• Qué se espera
Según el texto sobre Marte en Géminis, ¿cuánto tiempo permanece Marte en ese signo cuando no está retrógrado?

Marte transita Géminis aproximadamente cada dos años y permanece ahí entre 6 y 8 semanas — salvo cuando retrograda, que puede extenderse hasta 7 meses. Es uno de los tránsitos más cortos y eléctricos del ciclo marciano: no viene a construir, viene a mover información. Mientras dura, la acción se vuelve mental, verbal, fragmentada.
El cambio
El cambio definitivo es este: Marte deja de pelear con el cuerpo y empieza a pelear con las palabras. Las decisiones se toman más rápido, las conversaciones se vuelven filosas, los correos que llevabas semanas posponiendo se escriben en diez minutos. Pero también aparece la otra cara — discusiones que no llevan a ningún lado, compromisos tomados por impulso, cinco proyectos abiertos y ninguno cerrado. La energía no falta. Lo que falta es dirección.
Cuándo pega más fuerte
Este tránsito pega más fuerte cuando activa placements mentales ya cargados en la carta progresada. Si tu Mercurio progresado está en un signo de aire o tierra, Marte en Géminis amplifica la velocidad del pensamiento hasta volverla difícil de frenar. Si además cae sobre tu Casa III o Casa IX progresadas, espera una fase intensa de escritura, negociación, enseñanza o viajes cortos que definen mucho más de lo que parecen.
Qué hacer
Úsalo para lo que sirve: cerrar pendientes verbales, mandar la propuesta, tener la conversación incómoda, estudiar algo denso, grabar contenido. Lo que NO: firmar contratos largos sin releer, responder desde la defensiva, abrir tres frentes nuevos. Marte en Géminis corta rápido — asegúrate de estar cortando lo correcto. Una sola conversación bien puesta durante este tránsito puede mover más que tres meses de estrategia.
Lectura equivocada
El malentendido más común: pensar que Marte en Géminis significa productividad. No. Significa agilidad mental — y eso solo se traduce en resultados si hay foco. Sin foco, es ansiedad con buen vocabulario. La gente que desperdicia este tránsito lo confunde con estar ocupado; la que lo aprovecha lo usa para decidir rápido y comunicar limpio.

• Extractos de datos
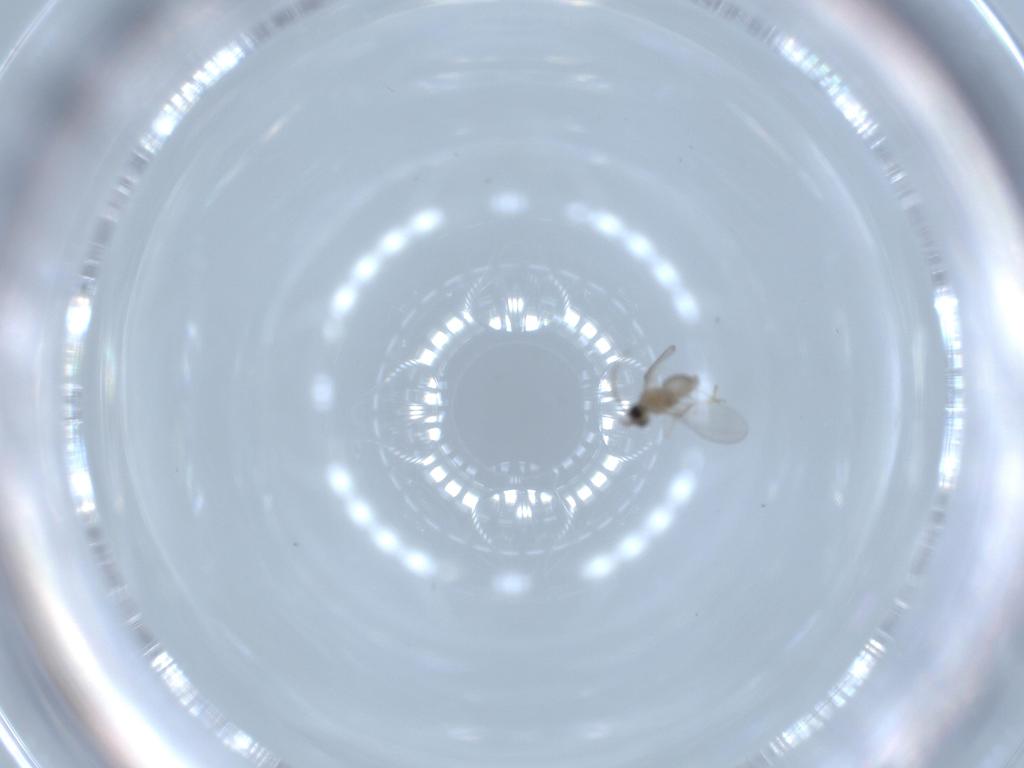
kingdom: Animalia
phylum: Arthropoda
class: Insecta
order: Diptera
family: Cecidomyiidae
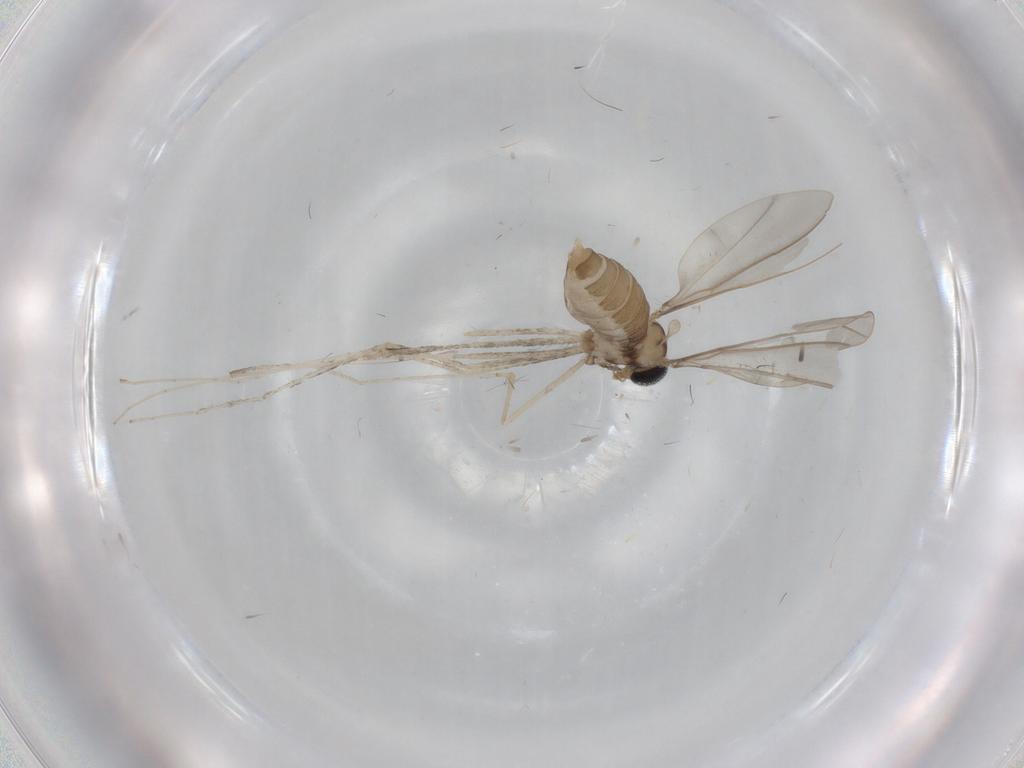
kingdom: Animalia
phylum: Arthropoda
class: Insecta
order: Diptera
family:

• Sección de respuesta
Permanece entre 6 y 8 semanas.